Ergebnisse des Kindergipfels
Für Specht wiederum ist seine offizielle Verpflichtung noch mit weiteren Vorteilen verbunden. Er hat nun sämtliche Rechte, auch solche, die wegen des laufenden Rechtsstreits noch ruhten. Dazu gehört in erster Linie, im Gemeinderat mitabstimmen zu dürfen. Bei 48 sonstigen Mitgliedern muss das nicht entscheidend sein, aber bei ganz knappen Mehrheiten könnte es schon.
Doch an diesem Dienstag voller Harmonie ist man davon meilenweit entfernt. Nach rund zehn Minuten sind bereits die ersten sechs Tagesordnungspunkte erledigt, ungefähr eine Stunde später ist es der gesamte öffentliche Teil. Weil strittige Themen in Ausschüssen vorberaten wurden, inklusive Abstimmungen, geschieht das alles ohne Debatten.
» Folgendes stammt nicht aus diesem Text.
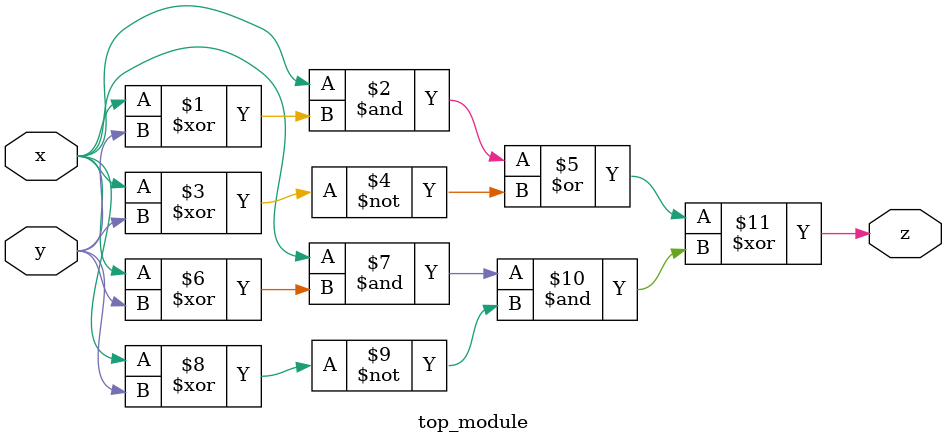
<source format=v>
module top_module (input x, input y, output z);
    
    assign z = ((x & (x ^ y)) | (~(x ^ y))) ^ ((x & (x ^ y)) & (~(x ^ y)));
    
endmodule

</source>
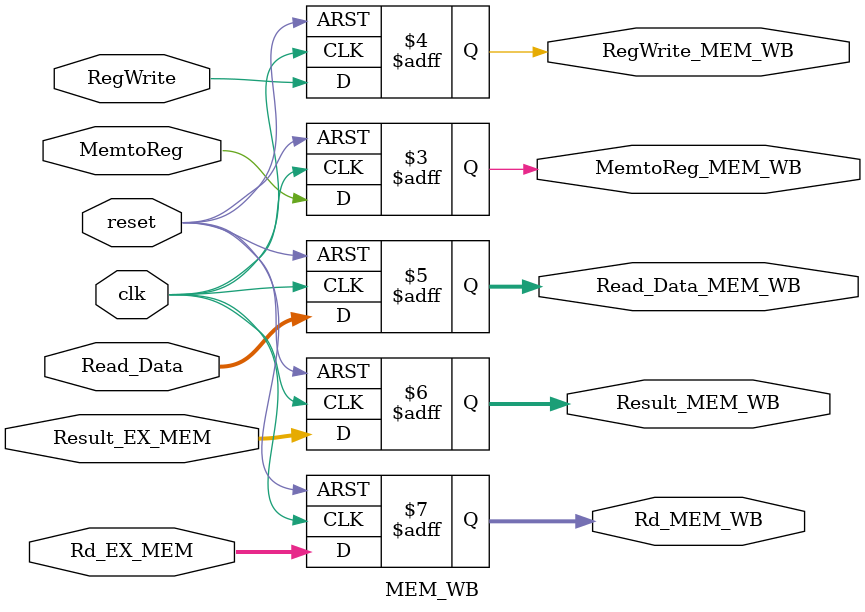
<source format=v>
`timescale 1ns / 1ps


module MEM_WB(
    input clk, reset,
    input MemtoReg,  RegWrite,
    input [63:0] Read_Data, Result_EX_MEM,
    input [4:0] Rd_EX_MEM,
    output reg MemtoReg_MEM_WB, RegWrite_MEM_WB, 
    output reg [63:0] Read_Data_MEM_WB, Result_MEM_WB,
    output reg [4:0] Rd_MEM_WB
    );
    
    always @(posedge clk or posedge reset) 
    begin
        if (reset == 1)             //reset values to 0 if reset initiated
        begin
            MemtoReg_MEM_WB <= 0; 
            RegWrite_MEM_WB <= 0; 
            Rd_MEM_WB <= 0;
            Read_Data_MEM_WB <= 0;
            Result_MEM_WB <= 0; 
            Rd_MEM_WB <= 0;
        end
        else                //forward values to register otherwise
        begin
            MemtoReg_MEM_WB <= MemtoReg; 
            RegWrite_MEM_WB <= RegWrite; 
            Rd_MEM_WB <= Rd_EX_MEM;
            Read_Data_MEM_WB <= Read_Data;
            Result_MEM_WB <= Result_EX_MEM; 
//            Rd_MEM_WB <= Rd_EX_MEM;
        end 
    end
endmodule

</source>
Mit nur einer Ausnahme, die den mit Abstand breitesten Raum einnimmt: die Rückschau auf den bereits dritten Mannheimer Kindergipfel im vergangenen Sommer. Rund 200 Mädchen und Jungen aus insgesamt 14 Mannheimer Schulen diskutieren bei der Buga drei Tage lang miteinander, Vertretern der Verwaltung und Kommunalpolitik.
Nun sitzen einige von ihnen oben auf der Besuchertribüne, so eine Delegation von der Integrierten Gesamtschule IGMH. Zwei konkrete, beim Kindergipfel entwickelte Projekte werden dann unten im Ratssaal vorgestellt. Jugendliche von der Konrad-Duden-Realschule planen einen Automaten für kostenlose Damen-Hygieneartikel, und Hans-Christian-Andersen-Grundschüler von der Schönau präsentieren ihre Vorstellungen vom perfekten Schulhof. Dazu haben sie mehrere Modelle mitgebracht. Die bekommen ähnlich viel Lob wie Seitz’ Käsekuchen.